Alabama US Senate candidate and former Attorney General Jeff Sessions appeared to refer to Henry Louis Gates Jr., a celebrated Black Harvard University scholar, as “some criminal” in a New York Times Magazine article published Tuesday.

Gates had been wrongfully arrested by a Cambridge, Massachusetts, police officer in 2009 as he tried to enter his own home. After the incident, then-President Barack Obama invited Gates and the arresting officer to the White House for a “beer summit.”

Sessions appeared to cite that meeting as a reason that morale among law enforcement had dropped during Obama’s presidency.

“The police had been demoralized. There was all the Obama — there’s a riot, and he has a beer at the White House with some criminal, to listen to him,” Sessions said, appearing to refer to the 2009 meeting. “Wasn’t having a beer with the police officers. So we said, ‘We’re on your side. We’ve got your back, you got our thanks.’ ”

While Sessions said Obama didn’t have a beer with “the police officers,” Sgt. Joe Crowley of the Cambridge Police Department — the arresting officer in the incident — did join Gates, Obama and then-Vice President Joe Biden for a beer at the White House during the summit.

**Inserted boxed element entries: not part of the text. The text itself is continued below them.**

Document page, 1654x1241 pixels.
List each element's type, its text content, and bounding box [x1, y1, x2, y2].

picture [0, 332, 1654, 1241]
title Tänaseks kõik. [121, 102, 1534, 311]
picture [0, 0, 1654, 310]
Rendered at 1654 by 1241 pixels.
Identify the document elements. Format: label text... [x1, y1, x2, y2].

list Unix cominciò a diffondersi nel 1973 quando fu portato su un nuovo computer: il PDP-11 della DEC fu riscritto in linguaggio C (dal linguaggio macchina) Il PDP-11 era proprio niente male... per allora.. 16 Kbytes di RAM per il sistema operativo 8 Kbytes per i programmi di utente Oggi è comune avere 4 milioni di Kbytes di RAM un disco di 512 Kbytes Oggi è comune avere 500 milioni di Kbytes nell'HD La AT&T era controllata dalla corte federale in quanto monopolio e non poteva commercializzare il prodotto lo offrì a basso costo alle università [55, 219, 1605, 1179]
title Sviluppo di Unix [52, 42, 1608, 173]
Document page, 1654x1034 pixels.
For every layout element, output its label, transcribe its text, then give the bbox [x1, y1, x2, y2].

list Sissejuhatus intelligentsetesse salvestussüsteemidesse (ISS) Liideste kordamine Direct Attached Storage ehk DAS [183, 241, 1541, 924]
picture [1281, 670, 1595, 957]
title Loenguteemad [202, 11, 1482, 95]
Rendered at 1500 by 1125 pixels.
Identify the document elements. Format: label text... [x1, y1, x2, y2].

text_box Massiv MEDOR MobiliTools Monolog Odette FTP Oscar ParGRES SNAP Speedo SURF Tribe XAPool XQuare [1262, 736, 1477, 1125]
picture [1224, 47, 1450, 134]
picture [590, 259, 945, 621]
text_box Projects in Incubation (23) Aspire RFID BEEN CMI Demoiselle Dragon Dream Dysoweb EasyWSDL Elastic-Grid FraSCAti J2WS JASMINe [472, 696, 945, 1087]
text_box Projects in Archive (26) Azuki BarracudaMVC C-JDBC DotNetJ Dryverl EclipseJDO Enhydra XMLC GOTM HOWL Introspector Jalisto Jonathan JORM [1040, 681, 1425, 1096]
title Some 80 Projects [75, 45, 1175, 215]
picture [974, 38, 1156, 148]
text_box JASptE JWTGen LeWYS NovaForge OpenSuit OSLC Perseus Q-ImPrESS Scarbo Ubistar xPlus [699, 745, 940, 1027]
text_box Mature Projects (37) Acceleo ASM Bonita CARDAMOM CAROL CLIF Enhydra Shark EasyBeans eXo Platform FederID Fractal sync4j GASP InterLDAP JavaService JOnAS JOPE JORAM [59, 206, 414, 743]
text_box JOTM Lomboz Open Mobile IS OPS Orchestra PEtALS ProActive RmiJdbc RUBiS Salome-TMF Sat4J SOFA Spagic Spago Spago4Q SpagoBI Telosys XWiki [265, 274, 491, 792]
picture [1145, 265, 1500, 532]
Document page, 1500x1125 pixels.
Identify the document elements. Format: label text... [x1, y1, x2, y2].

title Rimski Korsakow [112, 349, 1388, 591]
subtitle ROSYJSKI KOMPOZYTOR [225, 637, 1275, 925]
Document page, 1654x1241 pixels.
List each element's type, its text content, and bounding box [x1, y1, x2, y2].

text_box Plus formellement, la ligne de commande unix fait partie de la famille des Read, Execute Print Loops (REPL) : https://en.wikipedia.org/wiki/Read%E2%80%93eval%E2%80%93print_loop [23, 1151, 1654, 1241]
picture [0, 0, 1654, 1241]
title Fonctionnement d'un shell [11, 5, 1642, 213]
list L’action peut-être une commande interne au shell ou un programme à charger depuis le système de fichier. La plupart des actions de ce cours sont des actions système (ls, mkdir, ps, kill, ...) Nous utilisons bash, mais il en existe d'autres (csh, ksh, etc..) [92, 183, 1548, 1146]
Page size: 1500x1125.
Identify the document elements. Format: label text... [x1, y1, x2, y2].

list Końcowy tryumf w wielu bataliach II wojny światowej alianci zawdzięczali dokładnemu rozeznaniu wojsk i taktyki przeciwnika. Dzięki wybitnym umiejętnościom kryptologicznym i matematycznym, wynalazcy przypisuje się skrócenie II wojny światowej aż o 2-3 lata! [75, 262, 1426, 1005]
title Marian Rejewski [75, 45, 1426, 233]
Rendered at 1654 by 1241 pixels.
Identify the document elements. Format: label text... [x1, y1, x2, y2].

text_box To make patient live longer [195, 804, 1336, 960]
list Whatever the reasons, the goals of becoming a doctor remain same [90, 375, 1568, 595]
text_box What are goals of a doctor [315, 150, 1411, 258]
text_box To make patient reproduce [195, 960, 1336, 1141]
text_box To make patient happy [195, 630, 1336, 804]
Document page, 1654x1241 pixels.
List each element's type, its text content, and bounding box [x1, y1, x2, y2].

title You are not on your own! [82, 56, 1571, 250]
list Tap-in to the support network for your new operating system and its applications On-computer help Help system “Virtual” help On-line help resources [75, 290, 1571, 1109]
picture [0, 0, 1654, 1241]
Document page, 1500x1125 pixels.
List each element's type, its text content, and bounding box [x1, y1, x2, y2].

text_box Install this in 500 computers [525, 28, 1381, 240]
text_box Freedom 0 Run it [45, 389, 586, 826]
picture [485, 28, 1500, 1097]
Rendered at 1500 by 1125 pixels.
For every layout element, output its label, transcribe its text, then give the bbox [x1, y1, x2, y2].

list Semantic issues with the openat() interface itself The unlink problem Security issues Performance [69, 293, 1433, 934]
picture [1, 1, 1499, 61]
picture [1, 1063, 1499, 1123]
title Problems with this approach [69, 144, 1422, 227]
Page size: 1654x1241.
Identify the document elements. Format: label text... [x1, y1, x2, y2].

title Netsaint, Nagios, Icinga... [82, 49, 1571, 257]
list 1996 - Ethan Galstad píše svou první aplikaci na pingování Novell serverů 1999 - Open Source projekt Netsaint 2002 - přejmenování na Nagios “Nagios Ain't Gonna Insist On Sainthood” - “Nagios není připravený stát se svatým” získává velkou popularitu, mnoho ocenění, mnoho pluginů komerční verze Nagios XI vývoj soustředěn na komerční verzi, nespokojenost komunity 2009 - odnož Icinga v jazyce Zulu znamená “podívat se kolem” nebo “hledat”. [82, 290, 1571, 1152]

Sessions’ campaign did not immediately respond to CNN’s request for comment. The New York Times Magazine asked Sessions’ campaign to clarify what he meant by the comment but the campaign declined.

The remark comes amid widespread conversations about systemic racism following the police killing of George Floyd.

Floyd, a 46-year-old Black man, died on May 25 in Minneapolis while being arrested.

Gates’ arrest in 2009 had sparked national conversations over racial profiling and police procedures.

Recalling his arrest to The Times earlier this year, Gates said, “President Obama made an innocent comment that the arrest was stupid, which it was. Then all of a sudden all these racists are beating up on him. My whole attitude was channeled through the desire to protect our first Black president.”

“But there was another motivation,” he continued. “I thought that it would be hubristic and dishonest if I compared what happened to me to what happens to Black people in the inner city.”

Sessions is locked in a close race for his old seat with former Auburn football coach Tommy Tuberville. The Republican runoff primary election is on July 14.

Sessions was a senator from Alabama for two decades before he gave up what was widely seen as a safe seat to become President Donald Trump’s attorney general. Sessions recused himself within three weeks of being sworn in from the investigation into Russian interference in the 2016 election, and Trump has never forgiven him for it.

Trump fired Sessions in 2018 after months of publicly shaming him.